**REQUISITOS DE LA TAREA**
Prolonga el texto sobre la belleza a partir de la frase con la que termina.

La sensación
íntima de la belleza como un impacto instantáneo se resiste a ser considerada
como fruto de unas normas socialmente establecidas, siquiera de un aprendizaje.
Suele ser tan evidente a los sentidos que es difícil aceptar que estamos entrenados
socialmente a considerar la belleza según un prisma determinado.
Según nos dan a entender los
neurocientíficos, la belleza tiene una base bio-psicológica que algunos se
atreven a asociar con números matemáticos. El más conocido, el llamado número
áureo se aplica a las Bellas Artes y se puede encontrar no solo en la sucesión
de Fibonacci de muchos seres vivos, también en el diseño de edificios como los
palacios nazaríes de la Alhambra. Algo intranquilizador se nos queda cuando
leemos que incluso el rostro humano nos resulta más atractivo si sigue esos
parámetros. Y eso que ya estamos acostumbrados a considerar el eterno femenino
como algo radicalmente histórico, dependiendo de modas y oscilante en sus
curvas.

**INFORMACIÓN EXTRAÍDA**
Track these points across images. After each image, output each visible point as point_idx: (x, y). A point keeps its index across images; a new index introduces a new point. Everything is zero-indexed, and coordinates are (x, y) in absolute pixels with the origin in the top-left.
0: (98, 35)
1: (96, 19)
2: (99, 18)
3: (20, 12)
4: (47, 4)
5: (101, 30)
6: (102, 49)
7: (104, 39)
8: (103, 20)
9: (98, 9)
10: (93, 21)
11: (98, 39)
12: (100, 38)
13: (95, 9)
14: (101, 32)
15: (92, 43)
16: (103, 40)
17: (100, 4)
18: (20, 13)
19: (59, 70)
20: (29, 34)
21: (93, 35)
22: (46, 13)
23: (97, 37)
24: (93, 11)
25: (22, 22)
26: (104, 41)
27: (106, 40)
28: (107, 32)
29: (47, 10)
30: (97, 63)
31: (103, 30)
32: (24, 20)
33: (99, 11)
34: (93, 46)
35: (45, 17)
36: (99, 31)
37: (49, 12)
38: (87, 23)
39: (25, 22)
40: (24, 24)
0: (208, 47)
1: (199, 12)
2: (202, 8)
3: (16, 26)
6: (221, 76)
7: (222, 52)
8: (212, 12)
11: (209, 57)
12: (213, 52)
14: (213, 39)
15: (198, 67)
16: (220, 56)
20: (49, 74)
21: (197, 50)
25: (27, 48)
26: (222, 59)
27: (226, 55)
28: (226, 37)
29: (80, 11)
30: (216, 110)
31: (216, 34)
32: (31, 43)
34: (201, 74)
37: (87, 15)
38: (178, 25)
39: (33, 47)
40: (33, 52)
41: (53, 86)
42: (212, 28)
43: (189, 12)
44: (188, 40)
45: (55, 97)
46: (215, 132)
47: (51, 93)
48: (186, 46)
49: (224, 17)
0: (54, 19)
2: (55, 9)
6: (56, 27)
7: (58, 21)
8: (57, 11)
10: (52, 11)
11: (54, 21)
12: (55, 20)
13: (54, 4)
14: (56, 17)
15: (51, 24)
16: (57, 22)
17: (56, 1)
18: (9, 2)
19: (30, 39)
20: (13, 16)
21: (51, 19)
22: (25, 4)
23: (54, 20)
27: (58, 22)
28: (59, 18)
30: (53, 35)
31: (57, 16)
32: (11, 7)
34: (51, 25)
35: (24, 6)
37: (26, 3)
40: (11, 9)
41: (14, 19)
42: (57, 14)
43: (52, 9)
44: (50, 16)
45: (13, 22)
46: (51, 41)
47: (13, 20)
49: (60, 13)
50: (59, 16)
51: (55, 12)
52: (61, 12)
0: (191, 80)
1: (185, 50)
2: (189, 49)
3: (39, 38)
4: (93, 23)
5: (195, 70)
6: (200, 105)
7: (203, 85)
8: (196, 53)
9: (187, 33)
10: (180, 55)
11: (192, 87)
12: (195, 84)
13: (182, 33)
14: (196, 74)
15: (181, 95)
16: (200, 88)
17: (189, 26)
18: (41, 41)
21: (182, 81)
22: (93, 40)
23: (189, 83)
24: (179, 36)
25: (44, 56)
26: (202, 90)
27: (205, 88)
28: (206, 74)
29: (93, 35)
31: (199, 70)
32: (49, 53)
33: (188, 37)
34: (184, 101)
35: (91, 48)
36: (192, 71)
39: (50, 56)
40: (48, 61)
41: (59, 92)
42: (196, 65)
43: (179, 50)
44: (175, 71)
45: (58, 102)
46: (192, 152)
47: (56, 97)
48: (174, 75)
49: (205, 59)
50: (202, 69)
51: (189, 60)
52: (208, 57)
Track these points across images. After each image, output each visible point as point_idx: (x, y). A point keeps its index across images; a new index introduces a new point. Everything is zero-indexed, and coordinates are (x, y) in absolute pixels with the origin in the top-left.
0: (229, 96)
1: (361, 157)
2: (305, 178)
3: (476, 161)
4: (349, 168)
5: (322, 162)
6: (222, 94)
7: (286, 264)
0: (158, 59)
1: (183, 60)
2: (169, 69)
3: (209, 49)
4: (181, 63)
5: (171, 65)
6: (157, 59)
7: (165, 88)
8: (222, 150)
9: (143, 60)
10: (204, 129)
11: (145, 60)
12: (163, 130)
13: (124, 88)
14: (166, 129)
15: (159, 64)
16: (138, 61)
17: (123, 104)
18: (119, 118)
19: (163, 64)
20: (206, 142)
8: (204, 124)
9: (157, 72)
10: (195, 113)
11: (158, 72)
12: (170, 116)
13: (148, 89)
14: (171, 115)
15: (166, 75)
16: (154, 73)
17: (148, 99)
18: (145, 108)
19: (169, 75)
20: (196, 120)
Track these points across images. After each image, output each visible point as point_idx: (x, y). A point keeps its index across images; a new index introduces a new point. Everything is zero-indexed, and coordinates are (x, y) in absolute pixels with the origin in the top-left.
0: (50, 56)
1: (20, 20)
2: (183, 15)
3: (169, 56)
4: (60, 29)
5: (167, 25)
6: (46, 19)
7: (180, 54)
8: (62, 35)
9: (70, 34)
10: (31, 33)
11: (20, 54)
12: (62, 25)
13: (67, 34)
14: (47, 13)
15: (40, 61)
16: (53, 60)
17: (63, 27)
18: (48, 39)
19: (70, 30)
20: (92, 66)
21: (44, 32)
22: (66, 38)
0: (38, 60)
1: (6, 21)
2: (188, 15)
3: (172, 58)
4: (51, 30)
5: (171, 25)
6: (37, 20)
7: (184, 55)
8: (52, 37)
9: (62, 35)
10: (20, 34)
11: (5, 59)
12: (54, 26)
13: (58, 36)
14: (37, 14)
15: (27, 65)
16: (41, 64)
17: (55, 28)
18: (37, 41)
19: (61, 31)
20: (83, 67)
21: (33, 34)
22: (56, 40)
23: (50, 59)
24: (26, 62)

--

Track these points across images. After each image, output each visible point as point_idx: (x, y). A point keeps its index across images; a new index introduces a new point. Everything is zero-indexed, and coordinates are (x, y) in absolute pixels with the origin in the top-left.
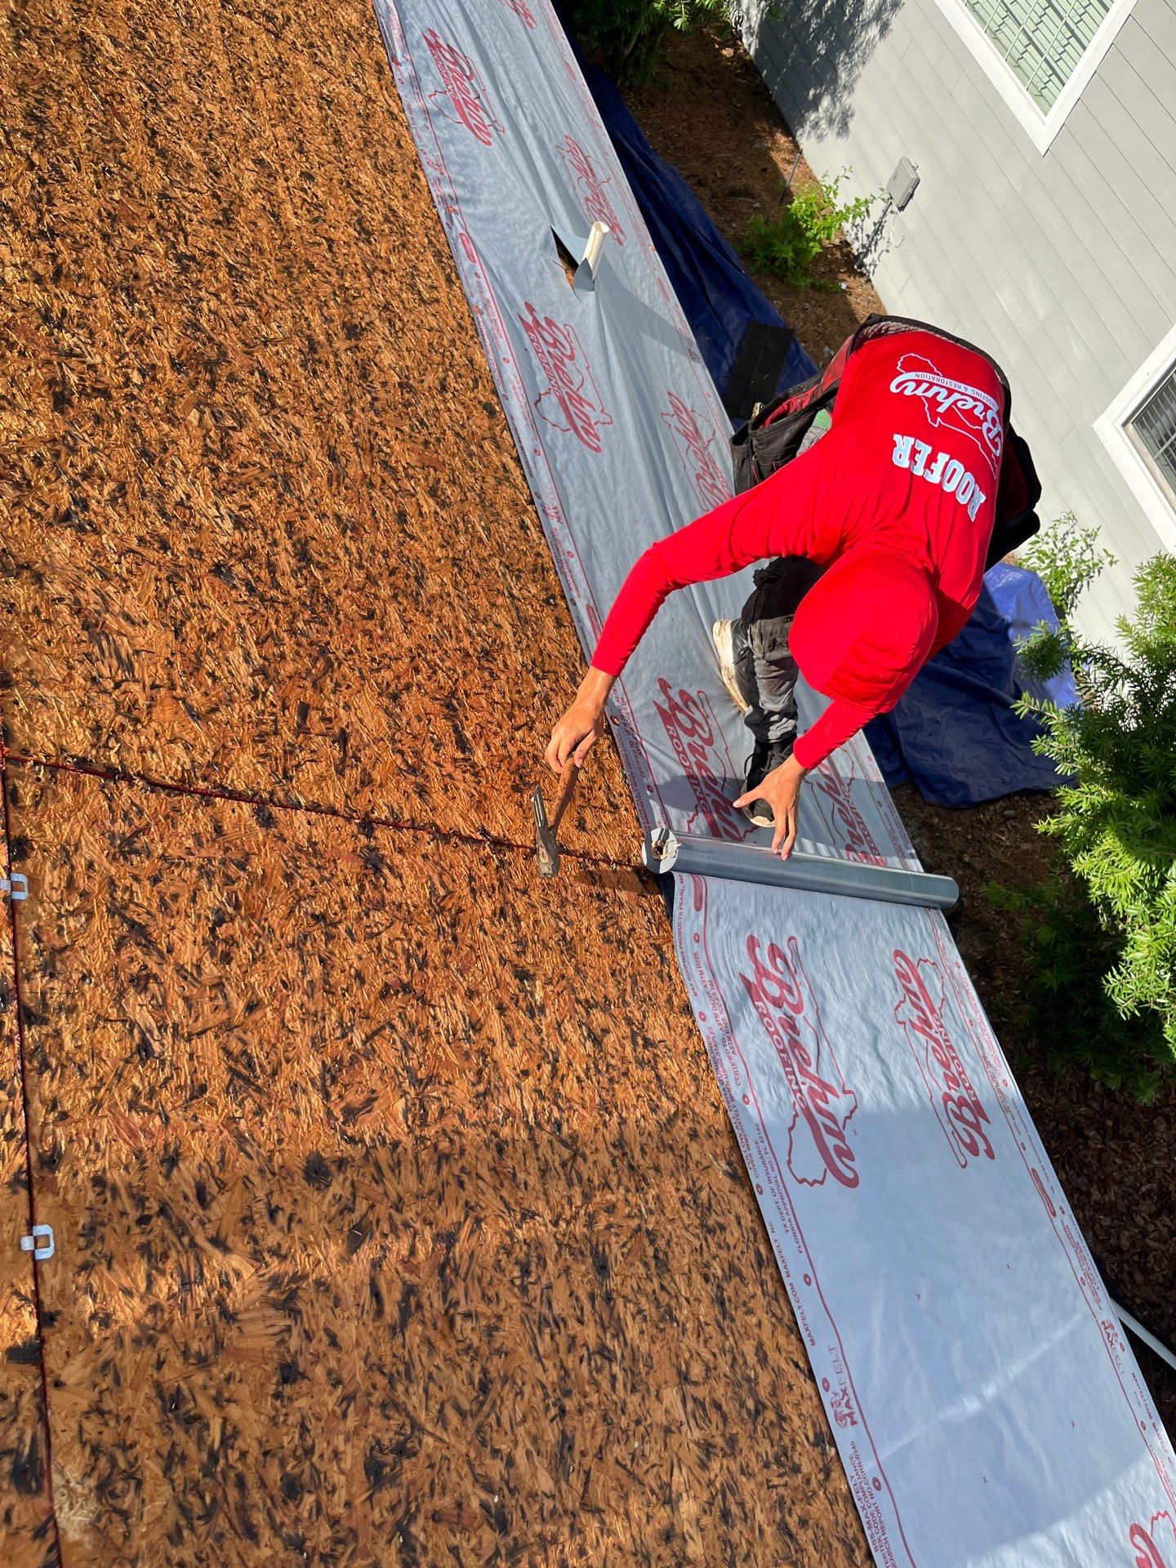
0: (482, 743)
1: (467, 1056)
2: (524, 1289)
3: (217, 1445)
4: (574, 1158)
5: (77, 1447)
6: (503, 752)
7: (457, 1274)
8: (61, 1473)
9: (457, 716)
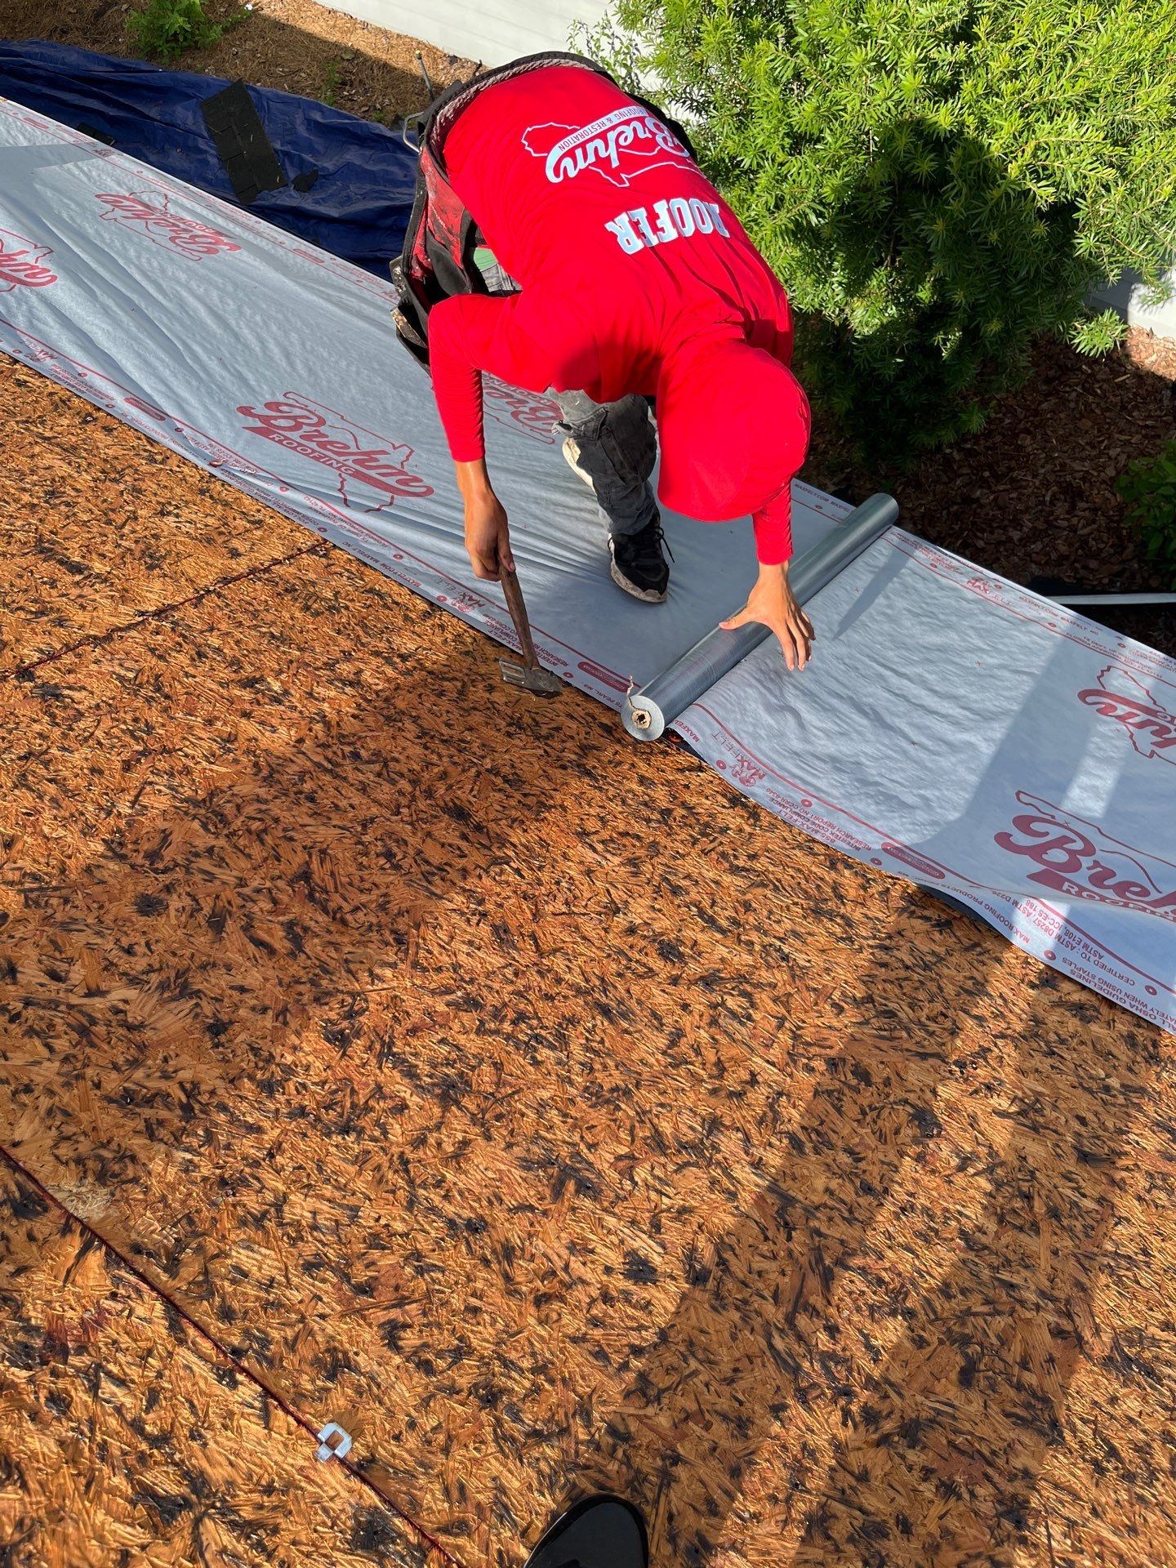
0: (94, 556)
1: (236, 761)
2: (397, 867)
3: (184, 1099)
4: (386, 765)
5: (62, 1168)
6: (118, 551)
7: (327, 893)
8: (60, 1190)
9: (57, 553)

==

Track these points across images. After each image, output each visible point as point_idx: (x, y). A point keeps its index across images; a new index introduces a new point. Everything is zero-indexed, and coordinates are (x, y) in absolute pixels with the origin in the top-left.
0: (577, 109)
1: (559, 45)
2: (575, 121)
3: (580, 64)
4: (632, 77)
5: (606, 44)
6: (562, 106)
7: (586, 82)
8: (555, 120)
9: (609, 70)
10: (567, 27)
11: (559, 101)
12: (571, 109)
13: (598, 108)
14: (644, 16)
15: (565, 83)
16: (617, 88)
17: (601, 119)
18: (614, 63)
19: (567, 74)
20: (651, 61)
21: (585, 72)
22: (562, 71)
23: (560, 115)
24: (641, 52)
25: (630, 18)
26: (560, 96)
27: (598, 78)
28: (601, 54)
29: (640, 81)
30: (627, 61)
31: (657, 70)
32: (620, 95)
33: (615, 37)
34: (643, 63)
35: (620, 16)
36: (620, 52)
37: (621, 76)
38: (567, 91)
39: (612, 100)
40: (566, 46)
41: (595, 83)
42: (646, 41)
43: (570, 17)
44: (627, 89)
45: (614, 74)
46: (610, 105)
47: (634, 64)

**RESULTADO DEL EJERCICIO**
Nos consuela en cierta forma
pensar que la belleza se basa en algo incognoscible, en un misterio que nos
subyuga al que no tenemos alcance. Y en cierta forma así es. Lo comprobamos en
la contemplación de lo sublime en la naturaleza, en los acantilados que invitan
al abismo; en los cielos de nubes teñidos del rojo intenso de las tardes; en la
grandiosidad terrible del desierto y en los desiertos oscuros de las noches
estrelladas. La belleza se nos escapa y nos sobrecoge. No podemos reducir las
percepciones a unas medidas y a unas proporciones. La inmensidad es tan cierta
que duele.
Hay algo, difícil de explicar
pero claramente advertible en las diferencias entre las obras de arte mayores y
los pastiches, entre un paisaje de Constable y un cuadro para turistas, aun
siendo este realizado con esmero y oficio. Los dorados de Churriguera no son lo
mismo que el kisch sinsentido de la
ostentación con menos clase. Describir en qué consiste es complicado, pero el
ojo cultivado sabe perfectamente distinguir el disgusto de una imagen ñoña de la delicadeza de los
simbolistas de finales de siglo XIX.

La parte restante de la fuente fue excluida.